All of your grievances with mssql as currently implemented are completely valid. The developer friction to get patches through to 5 different dbmses sucks. Moving it into an extension doesn't fix that, it only makes it intractably worse to the point that the extension shouldn't even exist. It would be a death sentence to any non-MySQL database. The RFC I linked a couple of comments up addresses that issue in a much more meaningful manner. With an abstract representation of schema changes, a developer makes one change once, and it works flawlessly across all databases. It also eliminates the differences between the schemas.

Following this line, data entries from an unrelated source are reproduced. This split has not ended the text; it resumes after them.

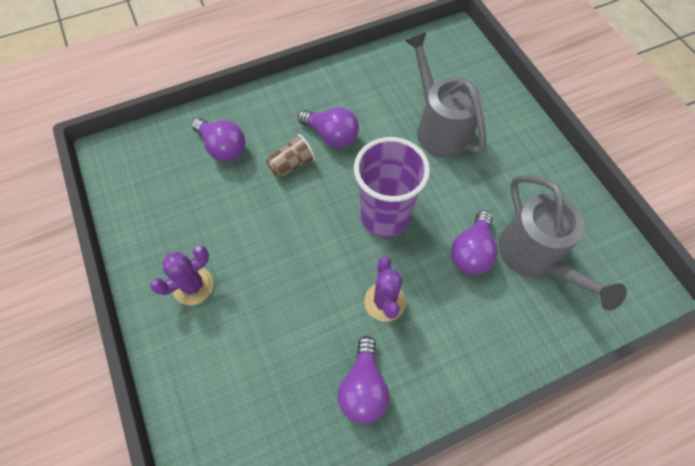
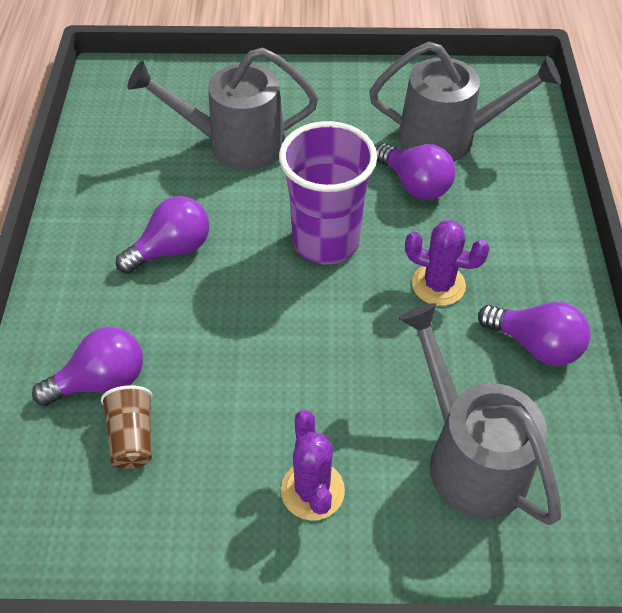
camera: 65 degrees left, 10 degrees down
brown cup [266,134,315,178] -> brown cup moved to [101,385,153,469]
none -> grey watering can [399,303,561,525]

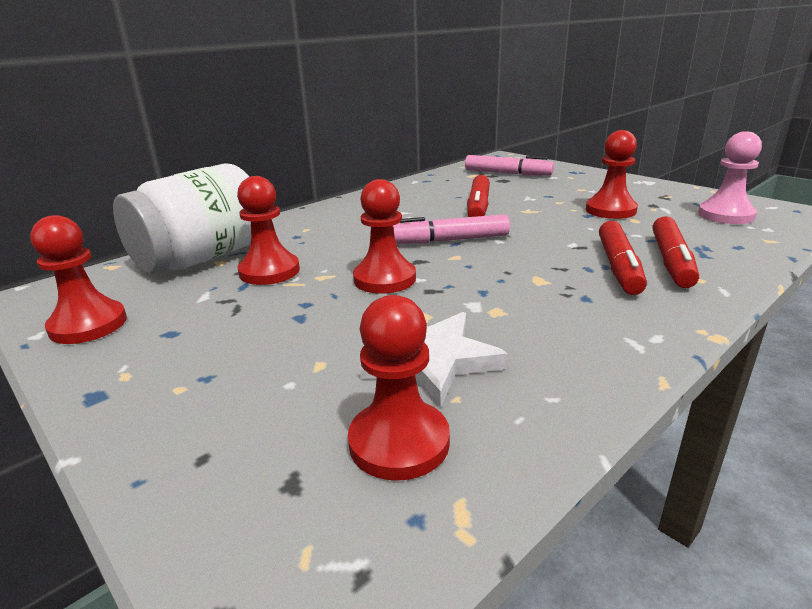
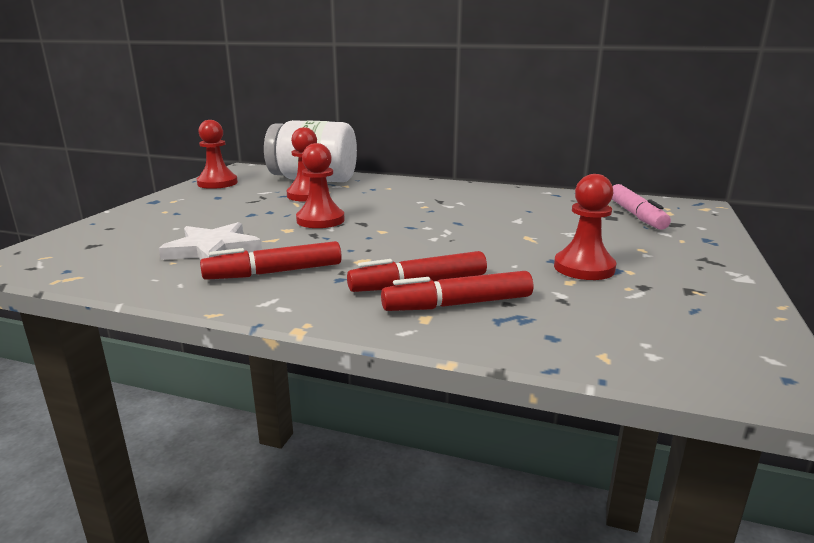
camera: 60 degrees right, 5 degrees down
red pawn [348,295,450,480] -> none
pink marker [393,214,510,244] -> none
red marker [467,175,490,217] -> red marker moved to [200,241,342,280]
pink pawn [698,131,762,224] -> none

As mentioned twice above, and as I'll mention a third time, there is nothing stopping automated tests from being run with mssql. The only snag is that they have to be run post-merge instead of via our zuul/Jenkins setup. This is not insurmountable, and is something I will be personally working on once the above RFC is implemented (or simultaneously along with its implementation).

Do not reopen this, devote your energies to things that improve the ecosystem instead of causing it to wither on the vine.

We do have data on the number of installs and it is very very small:
https://pingback.wmflabs.org/#database-type/database-type-timeseries
it represents less than 0.1% of installs. I'm not sure what the margin of error is on pingback, but it seems like it must be within the range of zero.

If I remember correctly, pingback was introduced with the 1.28 release. MSSQL is only supported for LTS. The last LTS was 1.27. I had tried to install release 1.28 for MSSQL but had given up some problems during the installation. Therefore I am surprised that there are pingbacks for MSSQL at all.

We have just upgraded our test system to 1.31 for MSSQL. Our tests are not yet completed. We had some problems with the installation. We put our solution in a git brunch (https://github.com/Mik4sa/mediawiki/tree/1.31.0-mssql).

Unfortunately, our company guidelines do not allow pingback.

We would be very happy if there would continue to be support for MSSQL.